##### Information supplied #####

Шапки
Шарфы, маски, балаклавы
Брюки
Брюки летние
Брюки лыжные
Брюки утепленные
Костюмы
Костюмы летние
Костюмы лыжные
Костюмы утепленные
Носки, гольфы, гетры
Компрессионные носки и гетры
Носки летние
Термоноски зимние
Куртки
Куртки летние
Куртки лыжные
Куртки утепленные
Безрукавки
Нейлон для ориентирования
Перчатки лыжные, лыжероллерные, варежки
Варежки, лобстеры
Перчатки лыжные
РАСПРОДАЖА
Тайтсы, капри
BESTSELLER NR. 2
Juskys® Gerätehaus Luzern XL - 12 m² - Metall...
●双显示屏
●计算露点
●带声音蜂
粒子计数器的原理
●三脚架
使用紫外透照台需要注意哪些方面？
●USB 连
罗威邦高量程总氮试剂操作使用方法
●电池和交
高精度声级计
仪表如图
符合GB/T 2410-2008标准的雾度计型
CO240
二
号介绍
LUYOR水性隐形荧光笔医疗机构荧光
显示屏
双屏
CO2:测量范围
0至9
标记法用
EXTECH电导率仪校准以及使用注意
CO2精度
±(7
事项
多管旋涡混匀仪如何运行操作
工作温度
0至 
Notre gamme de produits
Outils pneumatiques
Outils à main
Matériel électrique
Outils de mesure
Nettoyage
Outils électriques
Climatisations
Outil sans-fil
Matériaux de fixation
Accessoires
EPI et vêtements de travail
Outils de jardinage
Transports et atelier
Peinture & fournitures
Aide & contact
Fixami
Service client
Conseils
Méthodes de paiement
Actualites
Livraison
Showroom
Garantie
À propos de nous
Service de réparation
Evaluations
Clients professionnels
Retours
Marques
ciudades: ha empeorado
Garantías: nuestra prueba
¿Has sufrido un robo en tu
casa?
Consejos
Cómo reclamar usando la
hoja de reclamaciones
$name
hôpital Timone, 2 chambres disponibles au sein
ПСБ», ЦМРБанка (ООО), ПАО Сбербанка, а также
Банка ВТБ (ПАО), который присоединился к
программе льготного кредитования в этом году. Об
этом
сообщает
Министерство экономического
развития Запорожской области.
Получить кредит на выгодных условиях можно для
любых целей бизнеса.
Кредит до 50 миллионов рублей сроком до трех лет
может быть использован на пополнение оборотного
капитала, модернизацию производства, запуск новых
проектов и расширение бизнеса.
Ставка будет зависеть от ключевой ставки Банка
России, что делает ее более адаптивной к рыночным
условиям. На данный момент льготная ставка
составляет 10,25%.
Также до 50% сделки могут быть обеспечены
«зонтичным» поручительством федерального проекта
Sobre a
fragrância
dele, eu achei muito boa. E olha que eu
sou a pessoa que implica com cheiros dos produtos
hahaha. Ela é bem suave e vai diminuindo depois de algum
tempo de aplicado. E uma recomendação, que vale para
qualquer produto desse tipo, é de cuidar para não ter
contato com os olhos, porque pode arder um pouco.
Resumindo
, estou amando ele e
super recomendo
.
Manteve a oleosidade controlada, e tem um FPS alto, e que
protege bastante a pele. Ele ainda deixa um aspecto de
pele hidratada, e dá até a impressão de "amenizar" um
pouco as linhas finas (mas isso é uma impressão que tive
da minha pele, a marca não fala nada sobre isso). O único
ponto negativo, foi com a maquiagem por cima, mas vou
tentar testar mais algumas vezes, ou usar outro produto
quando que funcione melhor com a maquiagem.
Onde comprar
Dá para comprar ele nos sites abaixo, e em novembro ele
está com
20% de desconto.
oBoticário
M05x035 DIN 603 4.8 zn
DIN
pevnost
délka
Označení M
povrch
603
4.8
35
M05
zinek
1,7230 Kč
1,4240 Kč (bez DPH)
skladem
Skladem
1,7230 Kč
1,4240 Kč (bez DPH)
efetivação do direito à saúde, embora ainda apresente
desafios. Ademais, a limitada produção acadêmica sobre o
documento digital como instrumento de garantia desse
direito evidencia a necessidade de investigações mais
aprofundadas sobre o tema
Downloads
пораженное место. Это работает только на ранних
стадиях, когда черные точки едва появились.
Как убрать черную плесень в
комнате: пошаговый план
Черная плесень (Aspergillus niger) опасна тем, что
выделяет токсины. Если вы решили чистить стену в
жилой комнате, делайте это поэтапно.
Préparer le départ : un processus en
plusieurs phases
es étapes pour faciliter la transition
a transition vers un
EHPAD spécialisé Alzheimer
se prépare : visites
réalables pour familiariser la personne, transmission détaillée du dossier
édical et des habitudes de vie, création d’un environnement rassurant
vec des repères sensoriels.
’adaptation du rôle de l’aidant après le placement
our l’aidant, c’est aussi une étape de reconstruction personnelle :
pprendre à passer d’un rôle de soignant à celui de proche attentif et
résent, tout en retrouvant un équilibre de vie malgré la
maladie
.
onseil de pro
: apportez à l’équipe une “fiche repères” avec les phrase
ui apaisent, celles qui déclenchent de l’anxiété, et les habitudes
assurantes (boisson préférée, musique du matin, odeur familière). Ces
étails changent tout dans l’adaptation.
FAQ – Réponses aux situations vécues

#####

Problem requirements: Your response should consist of the whole listing, repeated exactly.

Output for this task:
Шапки
Шарфы, маски, балаклавы
Брюки
Брюки летние
Брюки лыжные
Брюки утепленные
Костюмы
Костюмы летние
Костюмы лыжные
Костюмы утепленные
Носки, гольфы, гетры
Компрессионные носки и гетры
Носки летние
Термоноски зимние
Куртки
Куртки летние
Куртки лыжные
Куртки утепленные
Безрукавки
Нейлон для ориентирования
Перчатки лыжные, лыжероллерные, варежки
Варежки, лобстеры
Перчатки лыжные
РАСПРОДАЖА
Тайтсы, капри
BESTSELLER NR. 2
Juskys® Gerätehaus Luzern XL - 12 m² - Metall...
●双显示屏
●计算露点
●带声音蜂
粒子计数器的原理
●三脚架
使用紫外透照台需要注意哪些方面？
●USB 连
罗威邦高量程总氮试剂操作使用方法
●电池和交
高精度声级计
仪表如图
符合GB/T 2410-2008标准的雾度计型
CO240
二
号介绍
LUYOR水性隐形荧光笔医疗机构荧光
显示屏
双屏
CO2:测量范围
0至9
标记法用
EXTECH电导率仪校准以及使用注意
CO2精度
±(7
事项
多管旋涡混匀仪如何运行操作
工作温度
0至 
Notre gamme de produits
Outils pneumatiques
Outils à main
Matériel électrique
Outils de mesure
Nettoyage
Outils électriques
Climatisations
Outil sans-fil
Matériaux de fixation
Accessoires
EPI et vêtements de travail
Outils de jardinage
Transports et atelier
Peinture & fournitures
Aide & contact
Fixami
Service client
Conseils
Méthodes de paiement
Actualites
Livraison
Showroom
Garantie
À propos de nous
Service de réparation
Evaluations
Clients professionnels
Retours
Marques
ciudades: ha empeorado
Garantías: nuestra prueba
¿Has sufrido un robo en tu
casa?
Consejos
Cómo reclamar usando la
hoja de reclamaciones
$name
hôpital Timone, 2 chambres disponibles au sein
ПСБ», ЦМРБанка (ООО), ПАО Сбербанка, а также
Банка ВТБ (ПАО), который присоединился к
программе льготного кредитования в этом году. Об
этом
сообщает
Министерство экономического
развития Запорожской области.
Получить кредит на выгодных условиях можно для
любых целей бизнеса.
Кредит до 50 миллионов рублей сроком до трех лет
может быть использован на пополнение оборотного
капитала, модернизацию производства, запуск новых
проектов и расширение бизнеса.
Ставка будет зависеть от ключевой ставки Банка
России, что делает ее более адаптивной к рыночным
условиям. На данный момент льготная ставка
составляет 10,25%.
Также до 50% сделки могут быть обеспечены
«зонтичным» поручительством федерального проекта
Sobre a
fragrância
dele, eu achei muito boa. E olha que eu
sou a pessoa que implica com cheiros dos produtos
hahaha. Ela é bem suave e vai diminuindo depois de algum
tempo de aplicado. E uma recomendação, que vale para
qualquer produto desse tipo, é de cuidar para não ter
contato com os olhos, porque pode arder um pouco.
Resumindo
, estou amando ele e
super recomendo
.
Manteve a oleosidade controlada, e tem um FPS alto, e que
protege bastante a pele. Ele ainda deixa um aspecto de
pele hidratada, e dá até a impressão de "amenizar" um
pouco as linhas finas (mas isso é uma impressão que tive
da minha pele, a marca não fala nada sobre isso). O único
ponto negativo, foi com a maquiagem por cima, mas vou
tentar testar mais algumas vezes, ou usar outro produto
quando que funcione melhor com a maquiagem.
Onde comprar
Dá para comprar ele nos sites abaixo, e em novembro ele
está com
20% de desconto.
oBoticário
M05x035 DIN 603 4.8 zn
DIN
pevnost
délka
Označení M
povrch
603
4.8
35
M05
zinek
1,7230 Kč
1,4240 Kč (bez DPH)
skladem
Skladem
1,7230 Kč
1,4240 Kč (bez DPH)
efetivação do direito à saúde, embora ainda apresente
desafios. Ademais, a limitada produção acadêmica sobre o
documento digital como instrumento de garantia desse
direito evidencia a necessidade de investigações mais
aprofundadas sobre o tema
Downloads
пораженное место. Это работает только на ранних
стадиях, когда черные точки едва появились.
Как убрать черную плесень в
комнате: пошаговый план
Черная плесень (Aspergillus niger) опасна тем, что
выделяет токсины. Если вы решили чистить стену в
жилой комнате, делайте это поэтапно.
Préparer le départ : un processus en
plusieurs phases
es étapes pour faciliter la transition
a transition vers un
EHPAD spécialisé Alzheimer
se prépare : visites
réalables pour familiariser la personne, transmission détaillée du dossier
édical et des habitudes de vie, création d’un environnement rassurant
vec des repères sensoriels.
’adaptation du rôle de l’aidant après le placement
our l’aidant, c’est aussi une étape de reconstruction personnelle :
pprendre à passer d’un rôle de soignant à celui de proche attentif et
résent, tout en retrouvant un équilibre de vie malgré la
maladie
.
onseil de pro
: apportez à l’équipe une “fiche repères” avec les phrase
ui apaisent, celles qui déclenchent de l’anxiété, et les habitudes
assurantes (boisson préférée, musique du matin, odeur familière). Ces
étails changent tout dans l’adaptation.
FAQ – Réponses aux situations vécues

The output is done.